Iran has notched up its level of confrontation in dealing with the outside world over the past weeks — not only with the West and the International Atomic Energy Agency, or IAEA, but also with neighboring oil-rich Arab monarchies. In the process, it has created problems for Russian diplomacy as well. The more deadlocked that negotiations become over Tehran’s nuclear program, the greater the likelihood that Israel will ultimately resort to a military strike against Iran’s nuclear facilities.
This possibility has put tremendous pressure on Iran’s ruling circle of mullahs. Their natural defensive response has been to make an emphatic appeal to Russia to deliver the S-300 surface-to-air missile system that it promised Iran in an agreement that the two countries signed in December 2005.
But Russia is in no hurry to deliver the S-300, pointing out that the contract does not specify a specific deadline for delivery. Following a hasty visit to the Foreign Ministry, the Iranian ambassador to Russia announced that Moscow would definitely deliver the sought-after missile system within two months, but the Kremlin remains silent.
All along, Moscow was betting that it could use the S-300 as a means of increasing its influence in the region. This was typical of the Kremlin’s active foreign policy in 2005, when the country was “getting up off its knees” amid sky-high oil prices. It was marked by a broad opposition to the United States to settle scores with Washington for its support of color revolutions in other former Soviet republics. Russia chose the Middle East as a fitting arena for that standoff — a region where it would renew special relationships with radical regimes first cultivated by Soviet leaders and later neglected under former President Boris Yeltsin. Recall that in April 2005 then-President Vladimir Putin visited Egypt, Israel and the Palestinian territories. He caused a scandal by informing the Israelis of his plan to renew military cooperation with Syria, including the delivery of an air defense missile system. Moreover, Russian offensive missiles ended up in the hands of Lebanese Hezbollah extremists, some of which rained down on Israelis in the war with Hezbollah in summer 2006.
The international political situation has changed ever since the administration of U.S. President Barack Obama “reset” relations with Moscow by canceling plans for deploying elements of its missile batteries in Central Europe. Russia’s response has been to step up its cooperation in the six-party talks, consisting of the five permanent members of the United Nations Security Council and Germany, over the question of Iran. Judging by the Foreign Ministry’s latest statements that unequivocally condemn Tehran’s rejection of a compromise with the IAEA and the Group of Six nations, Moscow’s political position is now in line with most of the world community. This would explain why Tehran is so upset with Moscow.
In practical terms, however, Moscow is trying to establish an intermediary role between Iran and the West. That was one of the political goals of Energy Minister Sergei Shmatko’s when he visited Tehran recently. Shmatko signed several strategic cooperation projects between Moscow and Tehran, especially in the oil and gas sector. He also clearly went out of his way to avoid the prickly question of the undelivered S-300 system.
But Moscow has not remained completely silent on this issue.
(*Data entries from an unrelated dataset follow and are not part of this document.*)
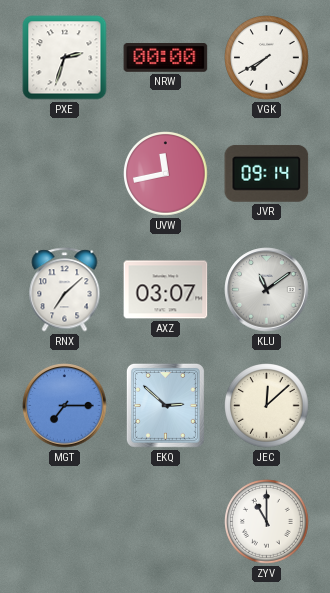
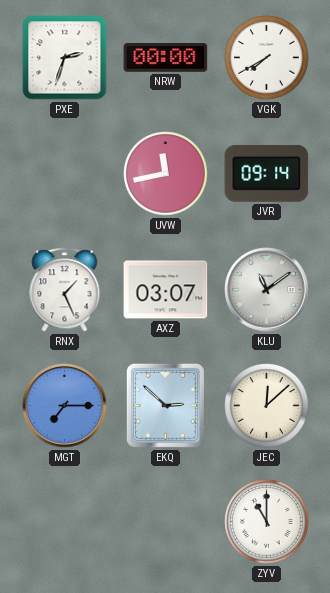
RNX: 7:08 -> 1:26
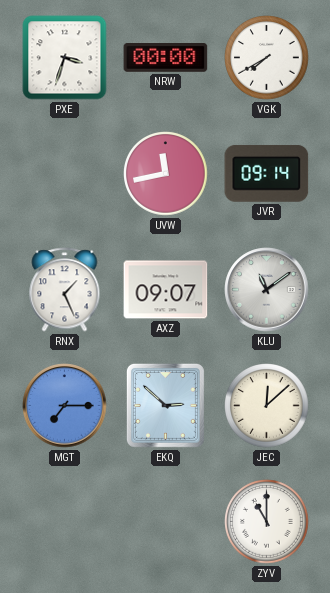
PXE: 2:33 -> 3:33
AXZ: 03:07 -> 09:07
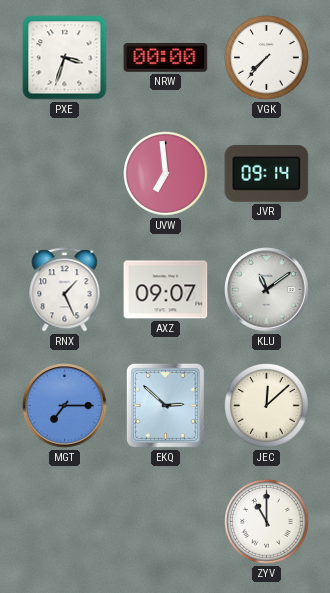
VGK: 7:40 -> 7:37
UVW: 11:43 -> 6:59
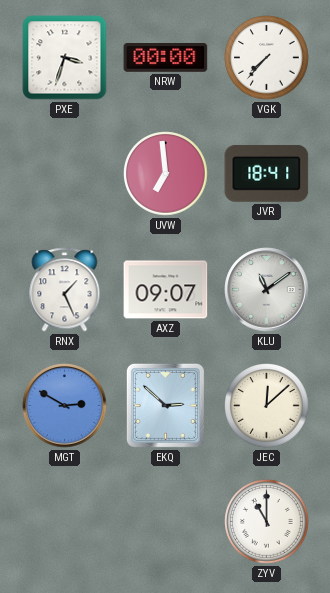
JVR: 09:14 -> 18:41
MGT: 7:15 -> 2:50
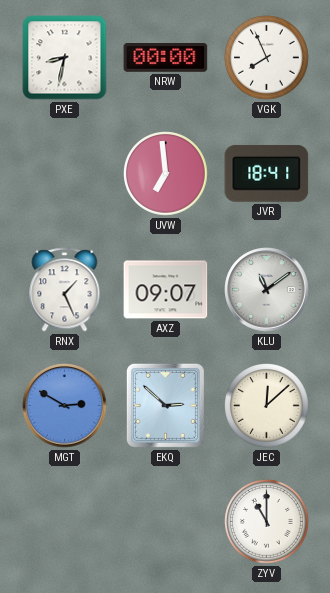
PXE: 3:33 -> 8:32
VGK: 7:37 -> 7:56
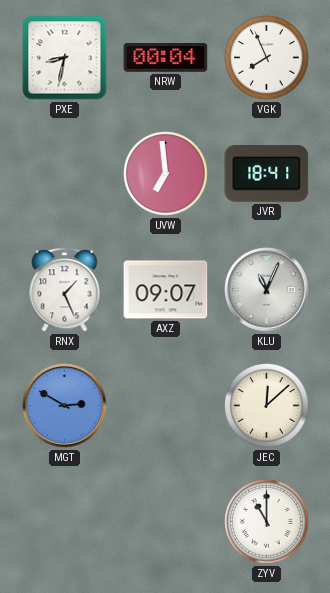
NRW: 00:00 -> 00:04
KLU: 11:09 -> 11:04
EKQ: 2:52 -> none
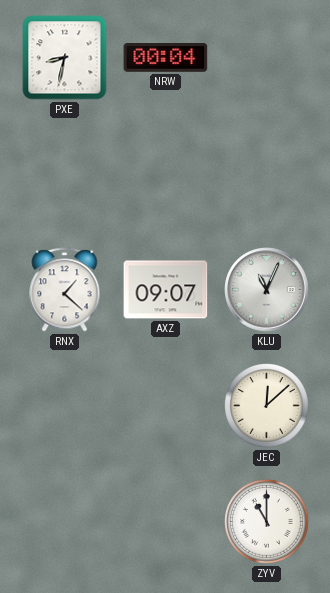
VGK: 7:56 -> none
UVW: 6:59 -> none
JVR: 18:41 -> none
RNX: 1:26 -> 1:22
MGT: 2:50 -> none
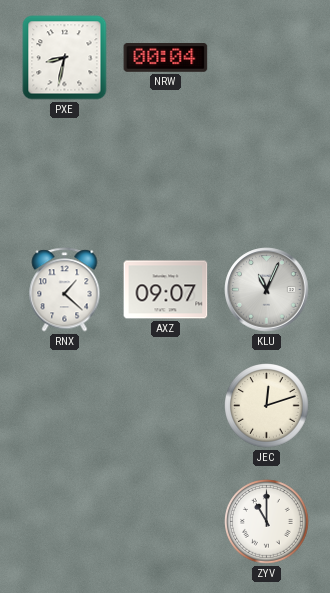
JEC: 12:08 -> 12:12
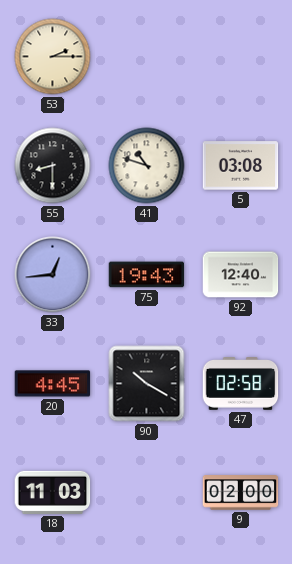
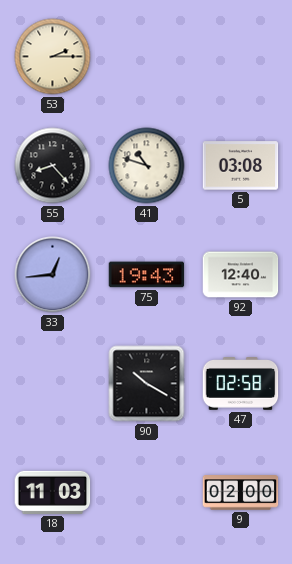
55: 8:30 -> 8:23
20: 4:45 -> none
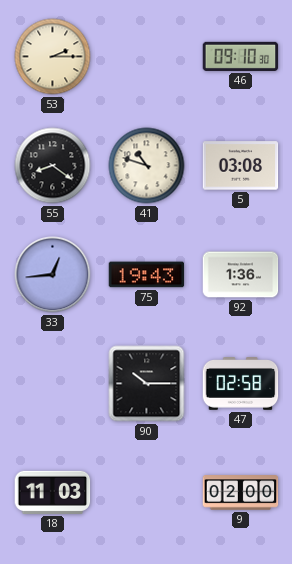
46: none -> 09:10
55: 8:23 -> 8:21
92: 12:40 -> 1:36
90: 10:20 -> 10:15
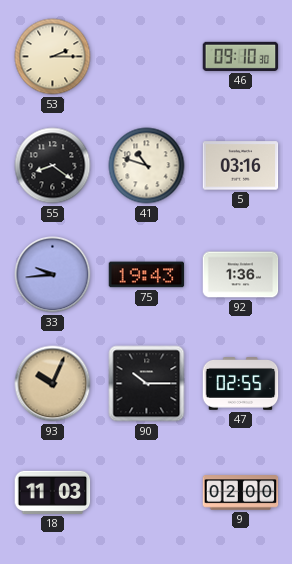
5: 03:08 -> 03:16
33: 12:44 -> 9:44
93: none -> 10:04
47: 02:58 -> 02:55
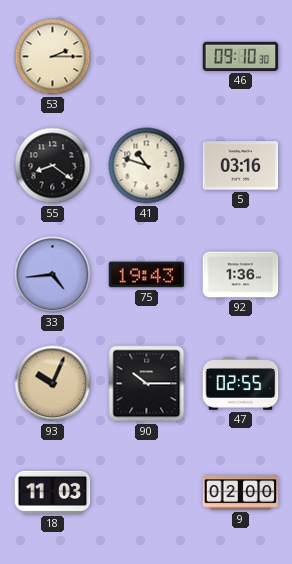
33: 9:44 -> 4:44
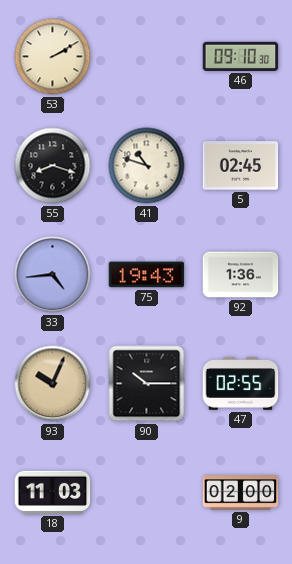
53: 2:15 -> 2:10
55: 8:21 -> 8:18
5: 03:16 -> 02:45
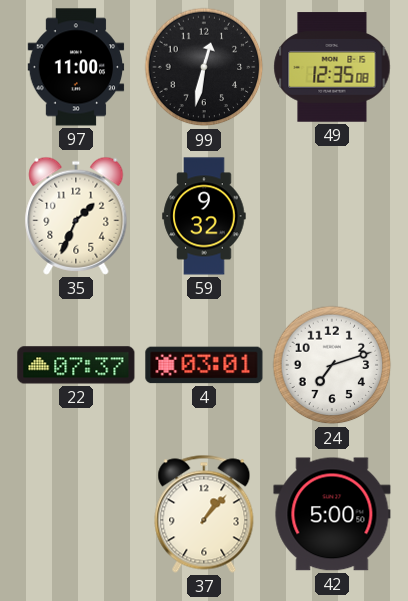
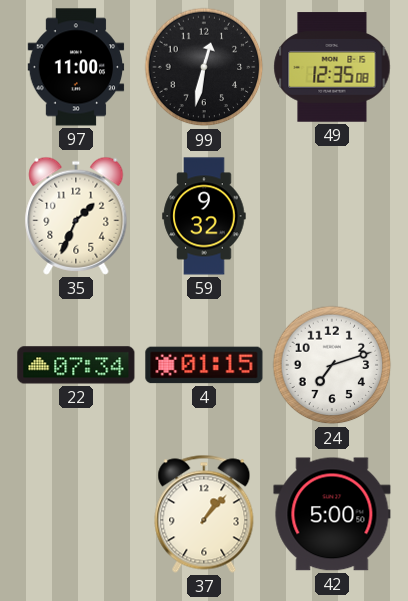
22: 07:37 -> 07:34
4: 03:01 -> 01:15
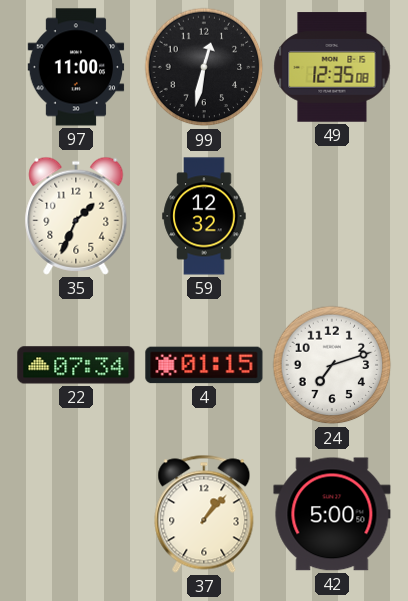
59: 9:32 -> 12:32
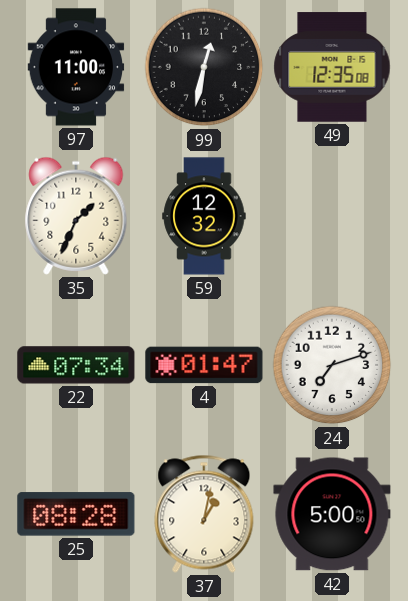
4: 01:15 -> 01:47
25: none -> 08:28
37: 1:07 -> 1:02
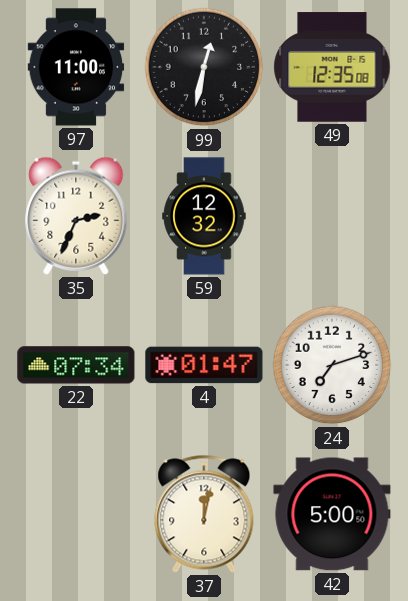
35: 1:34 -> 2:34
25: 08:28 -> none
37: 1:02 -> 12:02
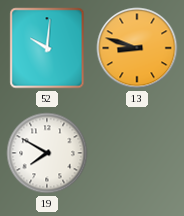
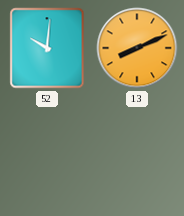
13: 8:48 -> 8:11
19: 7:50 -> none
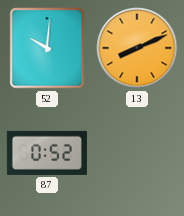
87: none -> 0:52
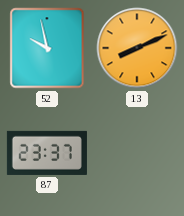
52: 10:01 -> 9:58
87: 0:52 -> 23:37
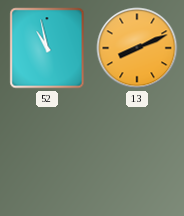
52: 9:58 -> 10:58
87: 23:37 -> none
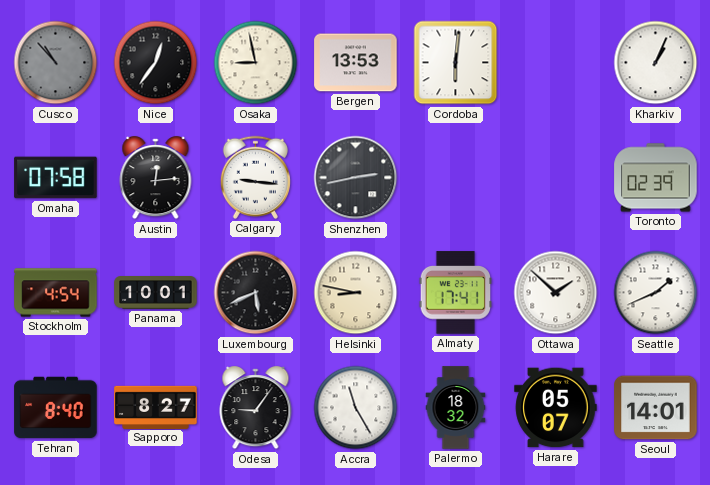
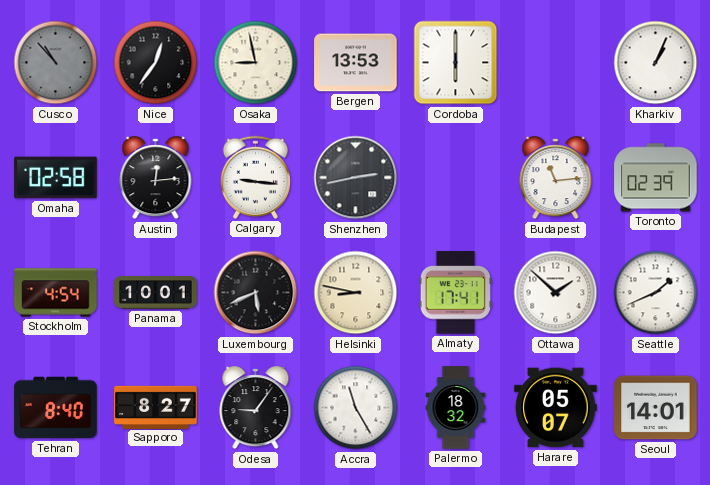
Cordoba: 6:01 -> 6:00
Omaha: 07:58 -> 02:58
Budapest: none -> 11:14
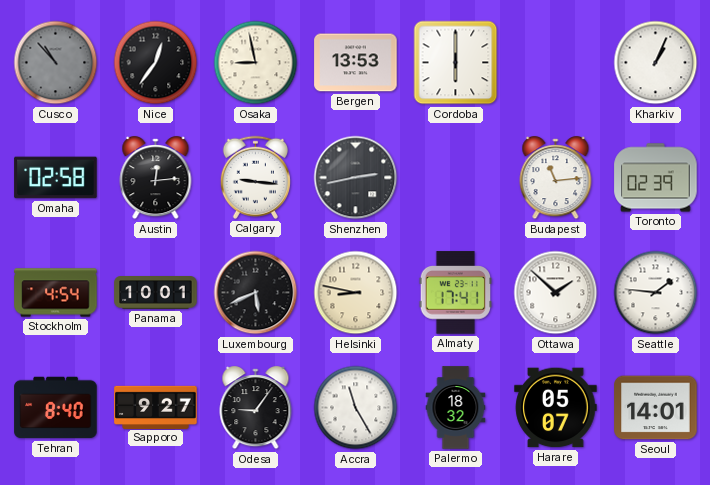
Seattle: 1:41 -> 1:46
Sapporo: 8:27 -> 9:27
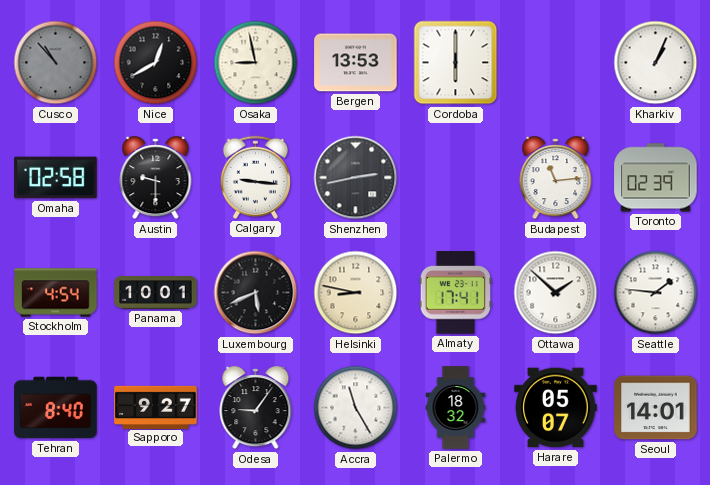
Nice: 12:36 -> 12:40
Austin: 12:14 -> 9:30
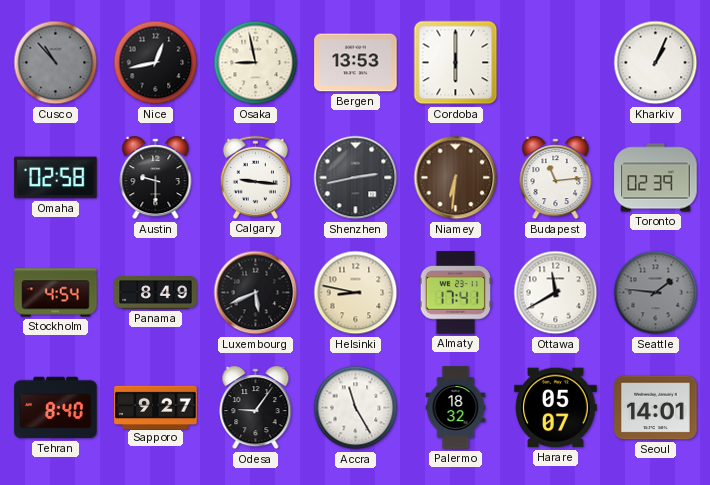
Nice: 12:40 -> 12:43
Niamey: none -> 6:31
Panama: 10:01 -> 8:49
Ottawa: 1:52 -> 11:40
Seattle dial: white -> grey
One high-ranking official attempted to explain to the Iranian side the reason for the delay in delivery. His rather peculiar reasoning was that by withholding the weapon system, Russia was forestalling Israel’s inevitable strike against facilities in Iran. This shows that Moscow understands the importance of the problem and that its actions can influence whether there will be peace or war in the Persian Gulf. It is anybody’s guess as to how Russia will extricate itself from the trap of its December 2005 agreement with Iran.
The real question is how Russia will preserve political solidarity with the Group of Six states while simultaneously retaining Tehran’s trust? In all likelihood, Moscow does not have a solution for this conundrum other than to rely on a lot of luck.
Alexander Shumilin is the director of Center for the Analysis of Middle East Conflicts with the Institute for U.S. and Canadian Studies at the Russian Academy of Sciences.